After consultation with the Ministry of Works and Transport, Young also revealed that the T&T Spirit has been taken off the sea bridge while the Galleons Passage and Jean de la Vallette ferries will make one trip per day, as they discourage frequent movement between the islands. The Cabo Star cargo vessel will operate as normal.
Young did not offer any relief for commuters who, in some areas, are being asked to pay inflated fares by taxi drivers, who have passed on their loss of revenue due to a government restriction on the number of passengers they can carry.
The public health ordinance orders vehicles to operate at 50 per cent capacity. Young said the price hike was not illegal.
“It is up to the travelling public [whether or not they pay it],” said Young. “If you have to travel unfortunately this is one of the consequences… Stay home.”
Young was not asked nor did he acknowledge the hundreds of persons employed in the ‘essential services’ who do not own vehicles and must now spend twice as much to travel to work for the benefit of the rest of the country.
Deyalsingh reiterated the government’s position that it will not test asymptomatic persons since: “you will get a false negative test which is dangerous because then you may think ‘I am negative’, then you continue interacting with persons and spread the virus more…”
The Health Minister and National Security Minister said the government’s response to the virus will remain fluid and guided by healthcare professionals, as they declined to say what their next step would be or when restrictions will be lifted.

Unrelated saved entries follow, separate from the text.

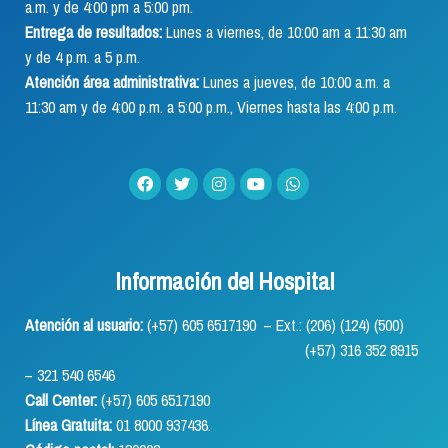
a.m. y de 4:00 pm a 5:00 pm.
Entrega de resultados:
Lunes a viernes, de 10:00 am a 11:30 am
y de 4 p.m. a 5 p.m.
Atención área administrativa:
Lunes a jueves, de 10:00 a.m. a
11:30 am y de 4:00 p.m. a 5:00 p.m., Viernes hasta las 4:00 p.m.
Información del Hospital
Atención al usuario:
(+57) 605 6517190 – Ext.: (206) (124) (500)
(+57) 316 352 8915
– 321 540 6546
Call Center:
(+57) 605 6517190
Línea Gratuita:
01 8000 937436.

“In any war, there must be an exit strategy but it is too soon to talk about it now,” said Deyalsingh. “If we start to talk about that the population may be lured into a sense that this thing is coming to an end [and] go back to normal [behaviour]…
“We want to keep the pressure on; we want to keep a lid on this thing. The only message that we need to push is this message: stay home.”
At present, Trinidad and Tobago has 85 confirmed cases of Covid-19 with three deaths and one discharged patient.